Rogers is probably best known for developing what he called nondirective, or client-centered therapy. He argued that people were innately good and possessed the ability to heal themselves, even when they had become seriously disconnected from reality. However, this sort of healing couldn’t occur in a vacuum. Rogers stressed the importance of therapeutic relationships to give people the confidence and freedom to develop, so that they could achieve their true potential.
Rogers wrote extensively about the difference between his therapeutic approach and older approaches. The traditional psychologist-centered approach, he argued, was bound to be problematic. Its top-down method did not give patients space to really understand their own fears and blind spots, or to come to terms with the kinds of changes they needed to make in their lives.

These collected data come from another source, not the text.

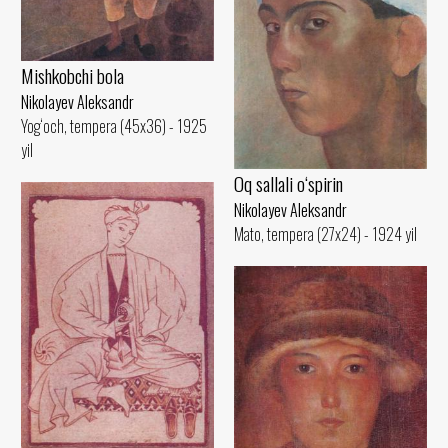
Mishkobchi bola
Nikolayev Aleksandr
Yog‘och, tempera (45x36) - 1925
yil
Oq sallali o‘spirin
Nikolayev Aleksandr
Mato, tempera (27x24) - 1924 yil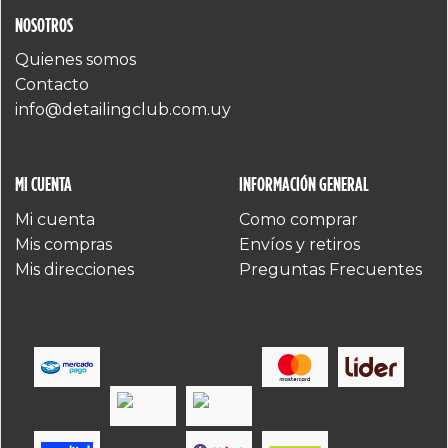
NOSOTROS
Quienes somos
Contacto
info@detailingclub.com.uy
MI CUENTA
INFORMACIÓN GENERAL
Mi cuenta
Como comprar
Mis compras
Envíos y retiros
Mis direcciones
Preguntas Frecuentes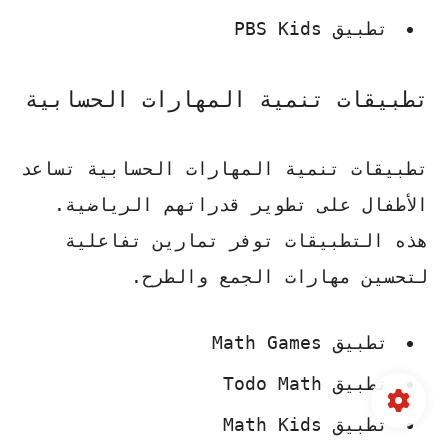
تطبيق PBS Kids
تطبيقات تنمية المهارات الحسابية
تطبيقات تنمية المهارات الحسابية تساعد
الأطفال على تطوير قدراتهم الرياضية.
هذه التطبيقات توفر تمارين تفاعلية
لتحسين مهارات الجمع والطرح.
تطبيق Math Games
تطبيق Todo Math
تطبيق Math Kids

The top-down method is futile, Rogers explained, because whatever insights the therapist presented to his client would not really sink in. If a person is to truly integrate a new set of ideas, he must be ready for them – which often means that he must come to those ideas on his own, after a long period of gradually letting down his defenses. That is why the client-centered approach begins with a relationship, as Rogers explains: “If I can provide a certain type of relationship, the other person will discover within himself the capacity to use that relationship for growth, and change and personal development will occur.” The ideal relationship is one of absolute acceptance in which clients could feel safe and secure enough to begin exploring their full selves – not just the narrow, restricted persona they might present to the world, but a fuller and more adaptable self.
The works contained in this volume give a rich view of Rogers’ principles. They are written in Rogers’ typical accessible, engaging style; they are more like conversation than lectures.